____ Exercise material

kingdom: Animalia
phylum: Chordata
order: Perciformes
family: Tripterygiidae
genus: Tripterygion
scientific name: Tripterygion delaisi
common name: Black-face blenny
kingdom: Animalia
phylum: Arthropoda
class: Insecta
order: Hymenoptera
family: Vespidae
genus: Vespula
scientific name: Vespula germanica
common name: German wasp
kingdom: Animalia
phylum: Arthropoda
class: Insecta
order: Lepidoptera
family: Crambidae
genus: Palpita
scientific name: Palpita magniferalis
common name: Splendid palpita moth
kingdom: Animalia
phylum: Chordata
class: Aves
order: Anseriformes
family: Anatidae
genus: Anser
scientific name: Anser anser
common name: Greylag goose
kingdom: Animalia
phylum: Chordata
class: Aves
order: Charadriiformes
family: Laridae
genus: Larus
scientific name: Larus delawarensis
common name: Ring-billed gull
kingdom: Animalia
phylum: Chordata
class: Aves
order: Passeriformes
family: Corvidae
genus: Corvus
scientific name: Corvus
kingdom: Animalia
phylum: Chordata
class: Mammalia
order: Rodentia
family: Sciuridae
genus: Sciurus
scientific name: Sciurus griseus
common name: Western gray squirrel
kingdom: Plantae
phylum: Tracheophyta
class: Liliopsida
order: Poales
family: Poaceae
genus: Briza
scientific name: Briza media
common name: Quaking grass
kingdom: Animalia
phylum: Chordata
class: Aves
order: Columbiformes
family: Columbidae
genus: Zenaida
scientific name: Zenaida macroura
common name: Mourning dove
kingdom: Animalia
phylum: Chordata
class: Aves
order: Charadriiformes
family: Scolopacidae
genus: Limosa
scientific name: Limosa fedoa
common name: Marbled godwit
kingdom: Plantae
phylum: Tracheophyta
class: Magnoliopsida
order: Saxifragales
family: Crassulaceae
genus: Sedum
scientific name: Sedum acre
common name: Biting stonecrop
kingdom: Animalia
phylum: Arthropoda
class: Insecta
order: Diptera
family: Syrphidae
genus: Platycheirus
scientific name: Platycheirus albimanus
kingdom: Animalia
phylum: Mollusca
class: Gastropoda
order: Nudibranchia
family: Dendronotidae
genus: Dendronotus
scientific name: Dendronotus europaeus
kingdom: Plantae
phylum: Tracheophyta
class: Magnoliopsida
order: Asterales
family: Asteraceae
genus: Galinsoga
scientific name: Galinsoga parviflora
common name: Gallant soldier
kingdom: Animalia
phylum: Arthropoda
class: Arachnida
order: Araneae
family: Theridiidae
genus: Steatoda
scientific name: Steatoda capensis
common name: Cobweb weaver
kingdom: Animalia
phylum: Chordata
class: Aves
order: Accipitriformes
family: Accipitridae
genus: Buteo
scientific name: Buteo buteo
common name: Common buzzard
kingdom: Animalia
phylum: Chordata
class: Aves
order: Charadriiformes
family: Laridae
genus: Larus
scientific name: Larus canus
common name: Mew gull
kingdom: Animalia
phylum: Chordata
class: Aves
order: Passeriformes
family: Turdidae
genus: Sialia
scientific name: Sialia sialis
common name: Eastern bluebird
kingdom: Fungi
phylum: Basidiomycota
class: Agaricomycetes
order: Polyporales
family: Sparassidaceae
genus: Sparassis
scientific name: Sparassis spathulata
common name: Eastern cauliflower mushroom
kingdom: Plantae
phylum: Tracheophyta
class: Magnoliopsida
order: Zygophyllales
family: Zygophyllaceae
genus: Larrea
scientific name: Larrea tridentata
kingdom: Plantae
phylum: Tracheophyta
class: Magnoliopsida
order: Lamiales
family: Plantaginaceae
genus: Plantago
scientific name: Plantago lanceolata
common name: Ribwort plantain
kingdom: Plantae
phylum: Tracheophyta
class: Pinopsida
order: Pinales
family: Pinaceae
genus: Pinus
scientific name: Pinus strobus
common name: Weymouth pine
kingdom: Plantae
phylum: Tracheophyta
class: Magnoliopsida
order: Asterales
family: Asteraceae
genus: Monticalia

________

● Given problem
Copy out all of the data again, replacing each "common name" with "vernacular name" and leaving everything else unchanged.

● The reply
kingdom: Animalia
phylum: Chordata
order: Perciformes
family: Tripterygiidae
genus: Tripterygion
scientific name: Tripterygion delaisi
vernacular name: Black-face blenny
kingdom: Animalia
phylum: Arthropoda
class: Insecta
order: Hymenoptera
family: Vespidae
genus: Vespula
scientific name: Vespula germanica
vernacular name: German wasp
kingdom: Animalia
phylum: Arthropoda
class: Insecta
order: Lepidoptera
family: Crambidae
genus: Palpita
scientific name: Palpita magniferalis
vernacular name: Splendid palpita moth
kingdom: Animalia
phylum: Chordata
class: Aves
order: Anseriformes
family: Anatidae
genus: Anser
scientific name: Anser anser
vernacular name: Greylag goose
kingdom: Animalia
phylum: Chordata
class: Aves
order: Charadriiformes
family: Laridae
genus: Larus
scientific name: Larus delawarensis
vernacular name: Ring-billed gull
kingdom: Animalia
phylum: Chordata
class: Aves
order: Passeriformes
family: Corvidae
genus: Corvus
scientific name: Corvus
kingdom: Animalia
phylum: Chordata
class: Mammalia
order: Rodentia
family: Sciuridae
genus: Sciurus
scientific name: Sciurus griseus
vernacular name: Western gray squirrel
kingdom: Plantae
phylum: Tracheophyta
class: Liliopsida
order: Poales
family: Poaceae
genus: Briza
scientific name: Briza media
vernacular name: Quaking grass
kingdom: Animalia
phylum: Chordata
class: Aves
order: Columbiformes
family: Columbidae
genus: Zenaida
scientific name: Zenaida macroura
vernacular name: Mourning dove
kingdom: Animalia
phylum: Chordata
class: Aves
order: Charadriiformes
family: Scolopacidae
genus: Limosa
scientific name: Limosa fedoa
vernacular name: Marbled godwit
kingdom: Plantae
phylum: Tracheophyta
class: Magnoliopsida
order: Saxifragales
family: Crassulaceae
genus: Sedum
scientific name: Sedum acre
vernacular name: Biting stonecrop
kingdom: Animalia
phylum: Arthropoda
class: Insecta
order: Diptera
family: Syrphidae
genus: Platycheirus
scientific name: Platycheirus albimanus
kingdom: Animalia
phylum: Mollusca
class: Gastropoda
order: Nudibranchia
family: Dendronotidae
genus: Dendronotus
scientific name: Dendronotus europaeus
kingdom: Plantae
phylum: Tracheophyta
class: Magnoliopsida
order: Asterales
family: Asteraceae
genus: Galinsoga
scientific name: Galinsoga parviflora
vernacular name: Gallant soldier
kingdom: Animalia
phylum: Arthropoda
class: Arachnida
order: Araneae
family: Theridiidae
genus: Steatoda
scientific name: Steatoda capensis
vernacular name: Cobweb weaver
kingdom: Animalia
phylum: Chordata
class: Aves
order: Accipitriformes
family: Accipitridae
genus: Buteo
scientific name: Buteo buteo
vernacular name: Common buzzard
kingdom: Animalia
phylum: Chordata
class: Aves
order: Charadriiformes
family: Laridae
genus: Larus
scientific name: Larus canus
vernacular name: Mew gull
kingdom: Animalia
phylum: Chordata
class: Aves
order: Passeriformes
family: Turdidae
genus: Sialia
scientific name: Sialia sialis
vernacular name: Eastern bluebird
kingdom: Fungi
phylum: Basidiomycota
class: Agaricomycetes
order: Polyporales
family: Sparassidaceae
genus: Sparassis
scientific name: Sparassis spathulata
vernacular name: Eastern cauliflower mushroom
kingdom: Plantae
phylum: Tracheophyta
class: Magnoliopsida
order: Zygophyllales
family: Zygophyllaceae
genus: Larrea
scientific name: Larrea tridentata
kingdom: Plantae
phylum: Tracheophyta
class: Magnoliopsida
order: Lamiales
family: Plantaginaceae
genus: Plantago
scientific name: Plantago lanceolata
vernacular name: Ribwort plantain
kingdom: Plantae
phylum: Tracheophyta
class: Pinopsida
order: Pinales
family: Pinaceae
genus: Pinus
scientific name: Pinus strobus
vernacular name: Weymouth pine
kingdom: Plantae
phylum: Tracheophyta
class: Magnoliopsida
order: Asterales
family: Asteraceae
genus: Monticalia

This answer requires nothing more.